* _BRIEF A_:
In two sentences, what does the blog post below say?

— start of DOCUMENT TEXT —

Friday, March 23, 2012

The Artists World

I stayed close to home today while the rain came this morning and then eventually cleared this afternoon.
It is warm.  It is very warm.  And after Juneau Alaska which was cold and Cody Wyoming which was even colder, 80 degrees in March is still a shock to my system for which I find it difficult to adjust.
I spent some time this afternoon digging through pictures of some of the things I have photographed since arriving back in Tennessee in September.
Many are nature pictures.
In fact most of them are nature pictures.
Pictures of trails and hills and mountains and grassland and forest and lakes and waterfalls.
There are many of each of these in Tennessee, and I have not ventured that far from the house since we got back, so there is still much to see.
Instead of nature pictures though, these are pictures of.......things........random things I have seen over the past months.
Colorful things.  Artistic things.  Unexpected human touches.  Signs of the seasons.
Human things touched by human hands.
The pictures above and below were taken during one sunny visit to what was then the quiet town of Bell Buckle.
It is located less about 30 minutes drive from our home, and is known primarily as a tourist town.
Surrounded by beautiful and old and very large historic homes, the strip of old-timey stores that make up the downtown in Bell Buckle is filled with antique and country craft stores, ice creams shops and down-home restaurants.
The very sweet painted sign above is located on that strip and advertises that the little store it stands in front of sells ice cream cones.
Juneau is a town that lives primarily in a world of grey. 
It is a SE Alaskan coastal town filled with continual rain and fog, and as such also contains abundant and wonderful art work found on the exterior of many buildings.

— end of DOCUMENT TEXT —
— start of RECORDED DATA —

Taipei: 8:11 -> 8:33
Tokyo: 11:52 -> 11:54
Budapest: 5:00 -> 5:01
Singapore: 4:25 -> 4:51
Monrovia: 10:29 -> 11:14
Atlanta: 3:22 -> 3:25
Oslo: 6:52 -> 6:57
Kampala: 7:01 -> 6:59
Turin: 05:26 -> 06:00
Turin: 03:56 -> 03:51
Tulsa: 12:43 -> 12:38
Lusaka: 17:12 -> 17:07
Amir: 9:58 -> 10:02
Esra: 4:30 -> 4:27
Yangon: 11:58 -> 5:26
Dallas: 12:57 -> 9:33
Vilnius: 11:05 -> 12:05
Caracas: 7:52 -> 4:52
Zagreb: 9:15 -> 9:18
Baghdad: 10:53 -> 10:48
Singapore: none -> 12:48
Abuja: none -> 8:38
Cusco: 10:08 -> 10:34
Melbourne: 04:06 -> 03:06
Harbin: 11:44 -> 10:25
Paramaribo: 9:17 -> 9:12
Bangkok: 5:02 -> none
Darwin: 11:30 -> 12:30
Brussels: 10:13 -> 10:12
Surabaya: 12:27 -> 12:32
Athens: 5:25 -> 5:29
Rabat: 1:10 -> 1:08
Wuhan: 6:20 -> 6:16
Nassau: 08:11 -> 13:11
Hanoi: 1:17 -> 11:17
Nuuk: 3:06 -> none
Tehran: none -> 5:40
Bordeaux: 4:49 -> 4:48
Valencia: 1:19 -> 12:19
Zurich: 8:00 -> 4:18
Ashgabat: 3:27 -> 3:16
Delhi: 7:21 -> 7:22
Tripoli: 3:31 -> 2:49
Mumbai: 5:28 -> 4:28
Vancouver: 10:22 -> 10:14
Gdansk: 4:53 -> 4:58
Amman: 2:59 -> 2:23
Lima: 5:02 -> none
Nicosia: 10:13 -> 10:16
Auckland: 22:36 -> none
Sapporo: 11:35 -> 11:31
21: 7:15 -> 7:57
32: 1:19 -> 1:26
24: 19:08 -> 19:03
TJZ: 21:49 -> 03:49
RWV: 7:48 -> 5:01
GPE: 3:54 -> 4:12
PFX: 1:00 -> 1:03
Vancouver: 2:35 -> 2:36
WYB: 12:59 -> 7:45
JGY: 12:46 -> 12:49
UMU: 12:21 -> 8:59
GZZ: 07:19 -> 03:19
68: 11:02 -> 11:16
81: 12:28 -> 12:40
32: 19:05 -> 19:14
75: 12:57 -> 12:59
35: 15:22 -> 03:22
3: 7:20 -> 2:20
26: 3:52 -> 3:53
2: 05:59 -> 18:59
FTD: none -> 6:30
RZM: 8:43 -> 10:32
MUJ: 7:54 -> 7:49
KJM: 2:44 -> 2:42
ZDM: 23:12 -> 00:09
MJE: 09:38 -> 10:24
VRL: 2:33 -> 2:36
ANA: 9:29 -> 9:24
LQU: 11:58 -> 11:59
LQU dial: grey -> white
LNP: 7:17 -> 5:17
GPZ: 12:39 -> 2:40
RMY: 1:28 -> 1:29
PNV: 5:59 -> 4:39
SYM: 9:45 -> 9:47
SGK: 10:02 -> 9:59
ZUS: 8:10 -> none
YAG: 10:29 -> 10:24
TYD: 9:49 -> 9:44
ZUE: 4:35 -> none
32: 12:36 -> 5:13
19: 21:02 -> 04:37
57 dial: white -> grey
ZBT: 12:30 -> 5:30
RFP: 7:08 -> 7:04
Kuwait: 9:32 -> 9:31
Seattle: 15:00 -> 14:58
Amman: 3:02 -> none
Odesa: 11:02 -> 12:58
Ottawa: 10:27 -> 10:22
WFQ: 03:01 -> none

— end of RECORDED DATA —

* _BRIEF B_:
Could you rewrite the rows above, from the first row up to and including the line with "Tulsa: 12:43 -> 12:38", substituting "Milan" for "Turin" and leaving everything else unchanged?

* _TASK OUTPUT A_:
On a warm day at home in Tennessee, with morning rain that later cleared, the writer looked through pictures taken since returning in September. Most were nature shots, but these show colorful, artistic, random things touched by human hands, some from the tourist town of Bell Buckle and its downtown strip of craft stores, ice cream shops and restaurants, while the grey, rainy Alaskan town of Juneau is described as having abundant art on its buildings.

* _TASK OUTPUT B_:
Taipei: 8:11 -> 8:33
Tokyo: 11:52 -> 11:54
Budapest: 5:00 -> 5:01
Singapore: 4:25 -> 4:51
Monrovia: 10:29 -> 11:14
Atlanta: 3:22 -> 3:25
Oslo: 6:52 -> 6:57
Kampala: 7:01 -> 6:59
Milan: 05:26 -> 06:00
Milan: 03:56 -> 03:51
Tulsa: 12:43 -> 12:38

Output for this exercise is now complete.